Every line of the material is to be returned verbatim. Pictures stay out.

◆ Provided data:
##############################
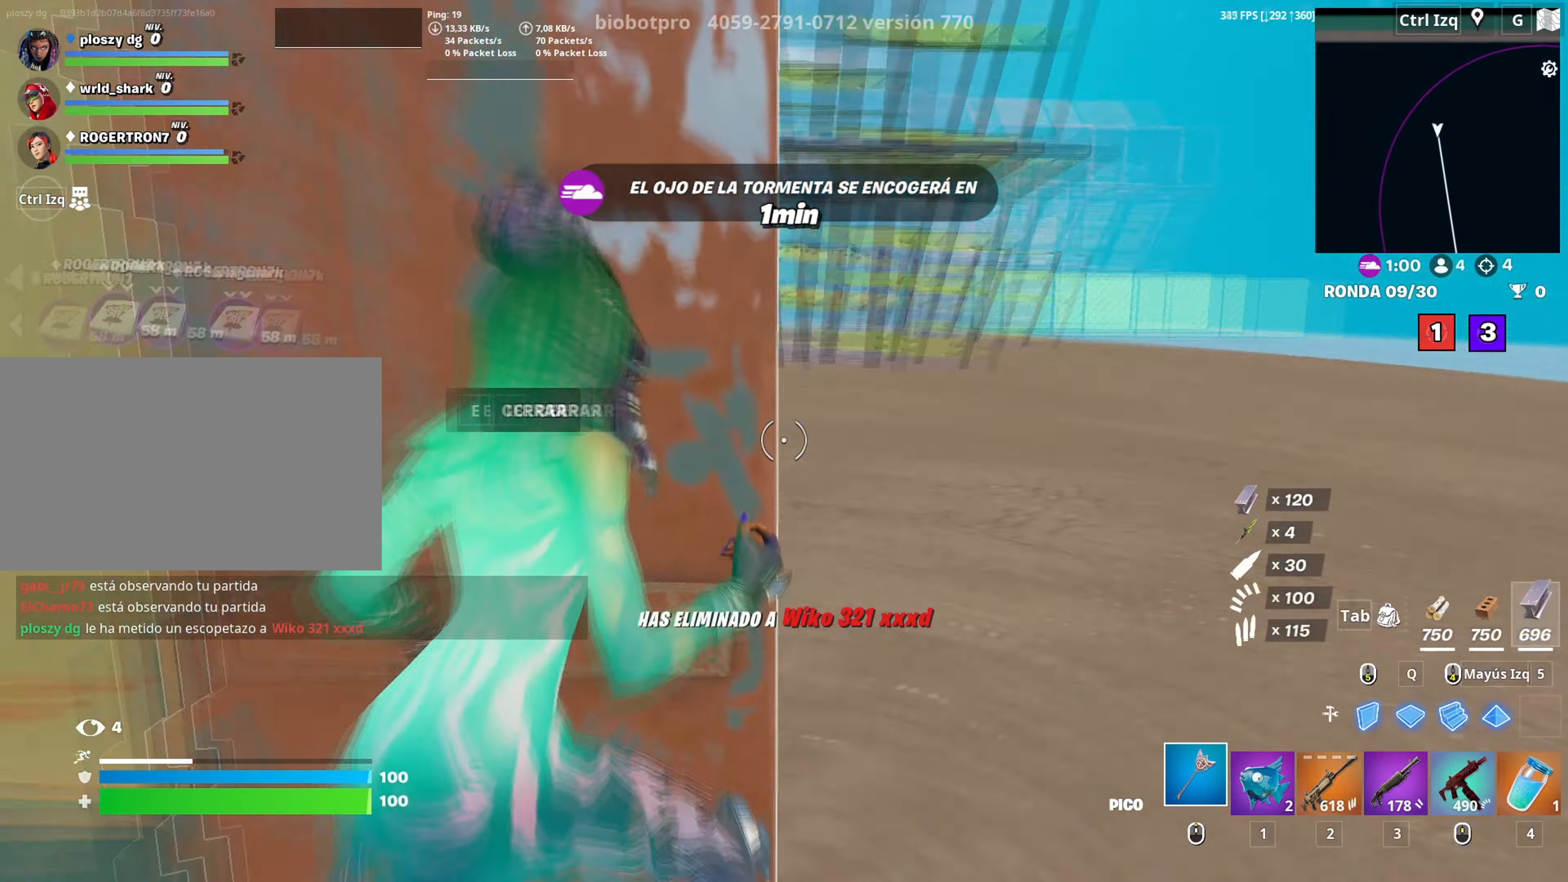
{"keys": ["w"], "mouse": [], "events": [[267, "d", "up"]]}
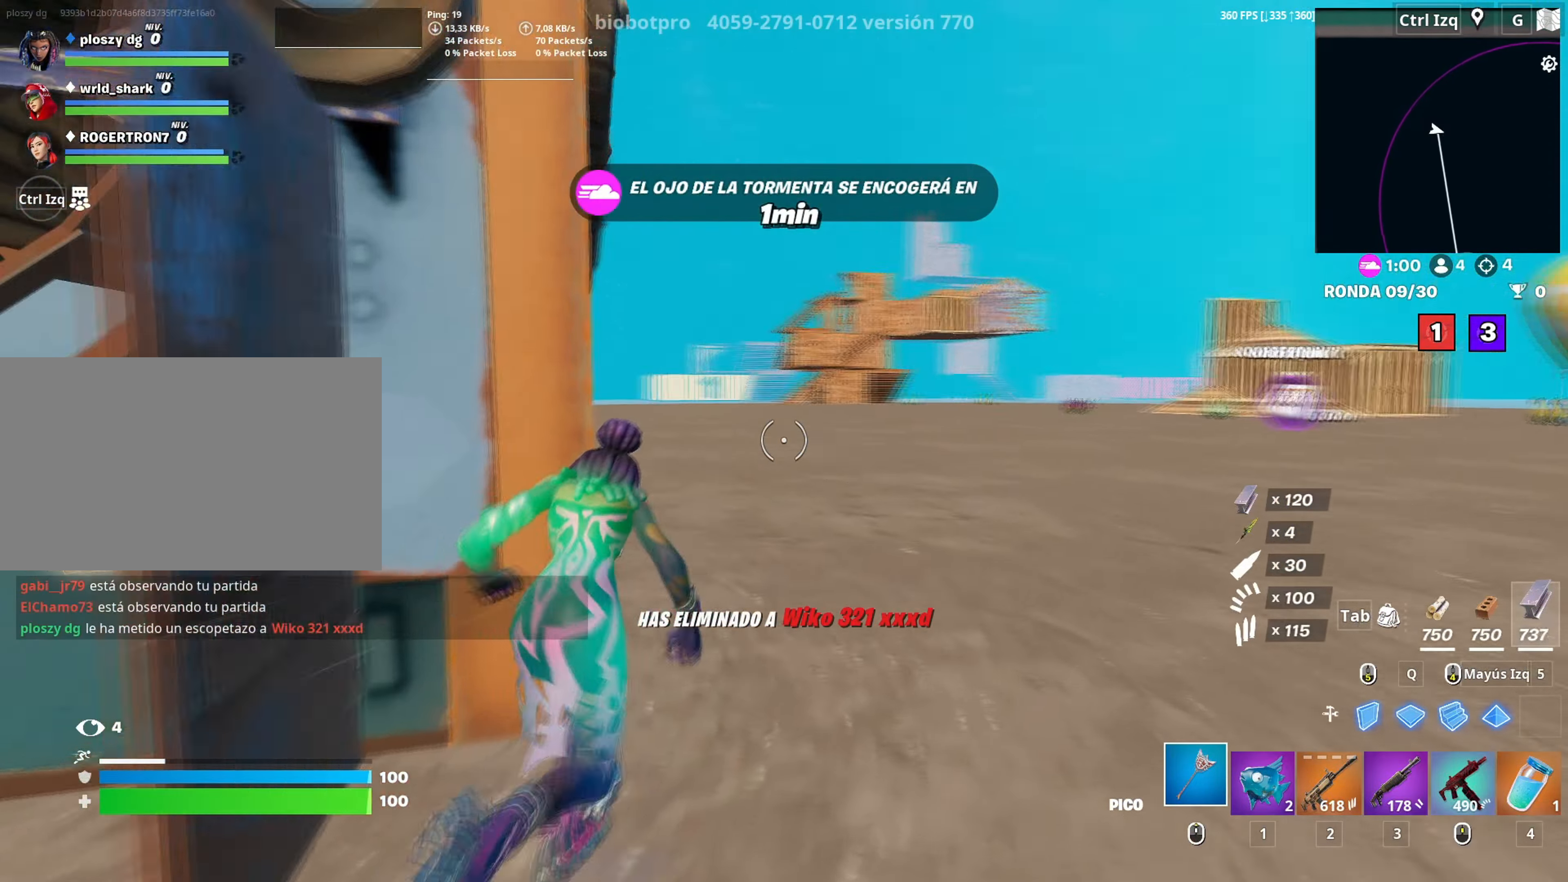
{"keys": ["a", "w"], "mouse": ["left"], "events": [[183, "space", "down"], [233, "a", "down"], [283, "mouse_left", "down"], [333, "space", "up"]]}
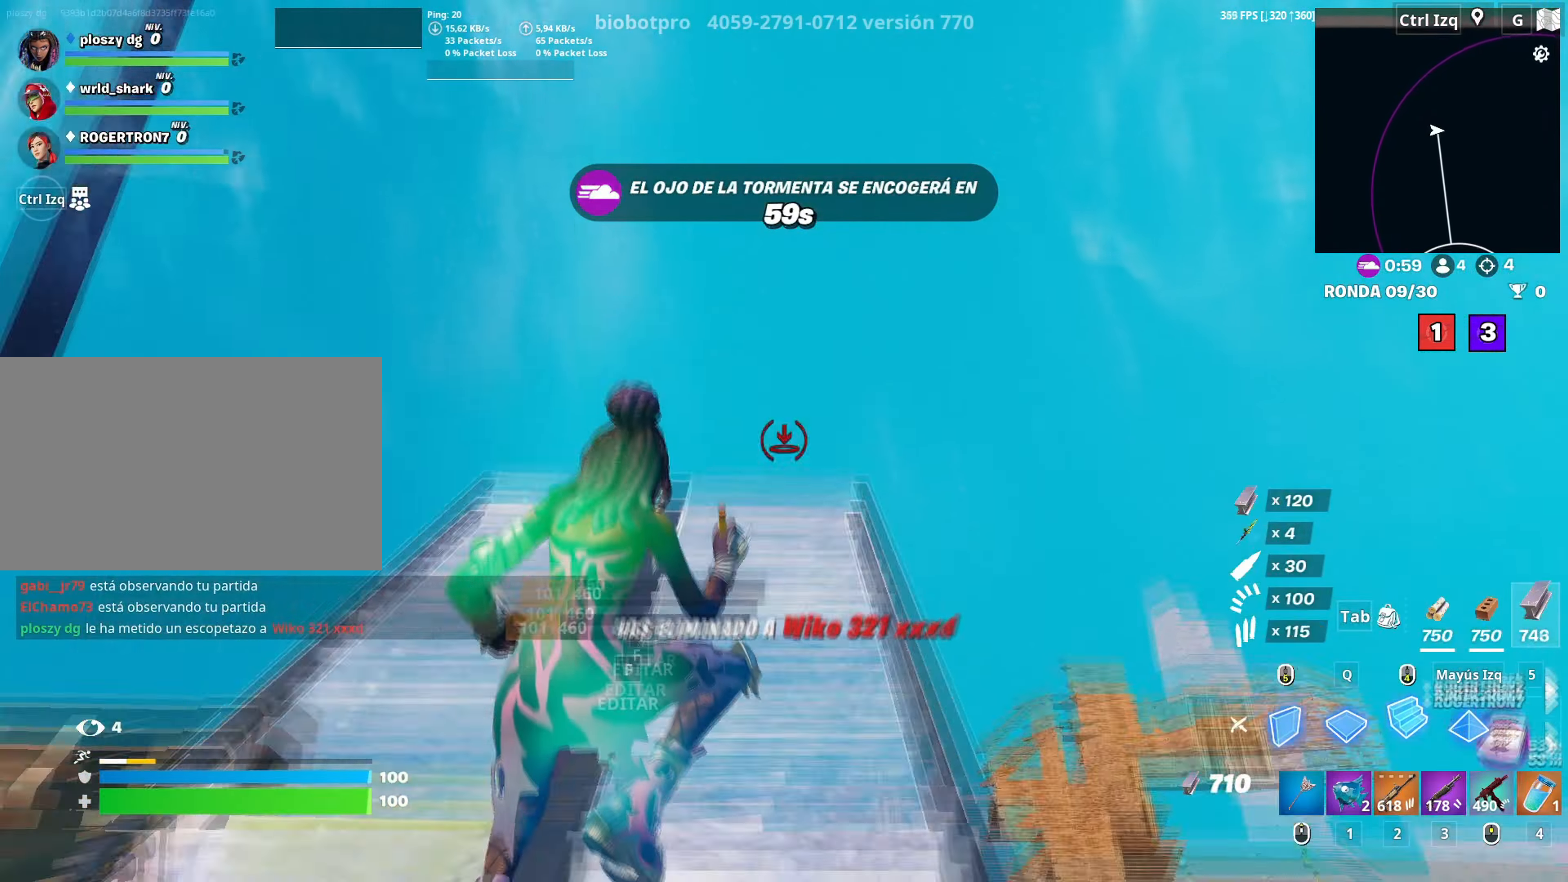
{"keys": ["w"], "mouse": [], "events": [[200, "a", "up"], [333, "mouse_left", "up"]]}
##############################
◆ Exercise result:
{"keys": ["w"], "mouse": [], "events": [[267, "d", "up"]]}
{"keys": ["a", "w"], "mouse": ["left"], "events": [[183, "space", "down"], [233, "a", "down"], [283, "mouse_left", "down"], [333, "space", "up"]]}
{"keys": ["w"], "mouse": [], "events": [[200, "a", "up"], [333, "mouse_left", "up"]]}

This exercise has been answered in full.